▶ [TÂCHES]:
1. Pour chacune des affirmations suivantes, indiquez par oui ou par non si elle concorde avec l'article sur l'éclipse, en citant textuellement les mots qui tranchent. (a) Au Svalbard, l'éclipse totale a duré plus de trois minutes. (b) Les observateurs du Svalbard ont affronté une température d'environ -20 °C. (c) Les grandes marées de samedi atteignent un coefficient de 120.
2. Reprenez l'article sur l'éclipse à la suite de sa dernière phrase et prolongez-le de quelques lignes.

▶ [DOCUMENT]:
#####

Depuis un archipel perdu dans l'Arctique ou le siège d'un avion, quelques privilégiés ont vu vendredi la Lune grignoter le Soleil dans un spectacle époustouflant qu'une météo défavorable a gâché pour le plus grand nombre.

Objet d'un grand intérêt médiatique, une éclipse solaire plus ou moins partielle avait été promise aux populations d'Europe, du Nord-Ouest de l'Afrique et de l'Asie, mais ce sont les nuages, et non pas la Lune, qui ont masqué le Soleil aux regards dans la plupart de ces régions.

Les déçus, en tout cas ceux vivant près du littoral, pourront se consoler samedi en allant contempler sur les côtes de l'Atlantique, de la Manche ou de la Mer du Nord les grandes marées dont l'ampleur exceptionnelle (coefficient de 119 sur une échelle théorique de 120) est elle aussi due à l'alignement Terre-Lune-Soleil.

Seule terre émergée avec les îles Féroé à se trouver sur la trajectoire de l'éclipse totale, l'archipel norvégien du Svalbard (Spitzberg) a offert en plein coeur de l'Arctique un spectacle magique aux amateurs et professionnels venus parfois des antipodes pour observer le «Soleil noir».

Dans un ciel dégagé, après avoir été longtemps menaçant, l'astre solaire a intégralement disparu sous le regard des milliers d'habitants et d'étrangers chaudement emmitouflés pour affronter un froid de -20°C.

Émergeant tout juste de quatre mois de nuit polaire, l'archipel situé à un gros millier de kilomètres du pôle Nord est ainsi retombé, en plein jour et pendant 147 petites secondes, dans une obscurité quasi totale.

#####

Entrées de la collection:
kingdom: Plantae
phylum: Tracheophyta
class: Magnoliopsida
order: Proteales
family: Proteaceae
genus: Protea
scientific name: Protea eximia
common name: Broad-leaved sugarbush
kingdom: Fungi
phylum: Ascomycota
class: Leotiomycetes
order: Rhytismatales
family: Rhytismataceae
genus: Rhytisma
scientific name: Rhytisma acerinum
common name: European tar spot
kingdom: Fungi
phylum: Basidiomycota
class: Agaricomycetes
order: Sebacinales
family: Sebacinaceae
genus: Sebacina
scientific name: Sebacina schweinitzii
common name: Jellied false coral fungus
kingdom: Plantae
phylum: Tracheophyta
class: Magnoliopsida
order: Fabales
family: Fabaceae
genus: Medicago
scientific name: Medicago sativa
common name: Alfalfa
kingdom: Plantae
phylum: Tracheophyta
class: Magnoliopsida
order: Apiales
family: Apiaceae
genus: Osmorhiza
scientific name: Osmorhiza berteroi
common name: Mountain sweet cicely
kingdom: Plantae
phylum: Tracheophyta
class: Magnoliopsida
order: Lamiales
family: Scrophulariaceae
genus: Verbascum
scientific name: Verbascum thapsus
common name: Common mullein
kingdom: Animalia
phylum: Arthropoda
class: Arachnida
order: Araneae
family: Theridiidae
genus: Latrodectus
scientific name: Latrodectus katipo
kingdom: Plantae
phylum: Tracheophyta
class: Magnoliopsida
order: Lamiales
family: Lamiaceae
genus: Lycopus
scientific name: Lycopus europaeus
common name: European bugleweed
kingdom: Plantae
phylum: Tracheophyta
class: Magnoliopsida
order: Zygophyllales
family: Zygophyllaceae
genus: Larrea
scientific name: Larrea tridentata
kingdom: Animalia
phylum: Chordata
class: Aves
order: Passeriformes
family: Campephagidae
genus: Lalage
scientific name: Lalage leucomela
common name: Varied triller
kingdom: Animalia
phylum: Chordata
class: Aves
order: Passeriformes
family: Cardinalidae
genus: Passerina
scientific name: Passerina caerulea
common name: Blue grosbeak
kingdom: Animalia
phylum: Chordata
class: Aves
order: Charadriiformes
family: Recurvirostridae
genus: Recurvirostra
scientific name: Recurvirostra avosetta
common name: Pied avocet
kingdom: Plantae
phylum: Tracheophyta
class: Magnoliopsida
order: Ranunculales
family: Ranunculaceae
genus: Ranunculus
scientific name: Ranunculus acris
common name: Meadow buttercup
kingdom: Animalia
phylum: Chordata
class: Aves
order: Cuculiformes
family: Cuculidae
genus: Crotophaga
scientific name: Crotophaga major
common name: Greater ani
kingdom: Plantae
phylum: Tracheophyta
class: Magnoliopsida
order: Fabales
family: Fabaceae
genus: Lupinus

#####

▶ [LISTE DES RÉPONSES]:
1.
(a) Non : « pendant 147 petites secondes ».
(b) Oui : « pour affronter un froid de -20°C ».
(c) Non : « coefficient de 119 sur une échelle théorique de 120 ».

2.
«Je n'ai jamais vu autant de phénomènes se produire pendant une éclipse», a confié, enthousiaste, Kathy Biersdorff, venue de Calgary (Canada) pour voir sa 11e éclipse solaire totale depuis 1979.

De mémoire locale, dans des lieux pourtant habitués au ballet envoûtant des aurores boréales, on n'avait rarement vu plus beau. «C'est l'une des choses les plus spéciales que j'aie jamais vécues», a confié Anne Lise Sandvik, 66 ans, dont 42 passés à Longyearbyen, le chef-lieu aux maisons multicolores du Svalbard.

La météo a été moins conciliante aux Féroé, territoire autonome danois trônant au Nord du Royaume-Uni, privant les observateurs de l'occultation totale du Soleil promise. Mais même cachée derrière les nuages, l'éclipse a fait forte impression.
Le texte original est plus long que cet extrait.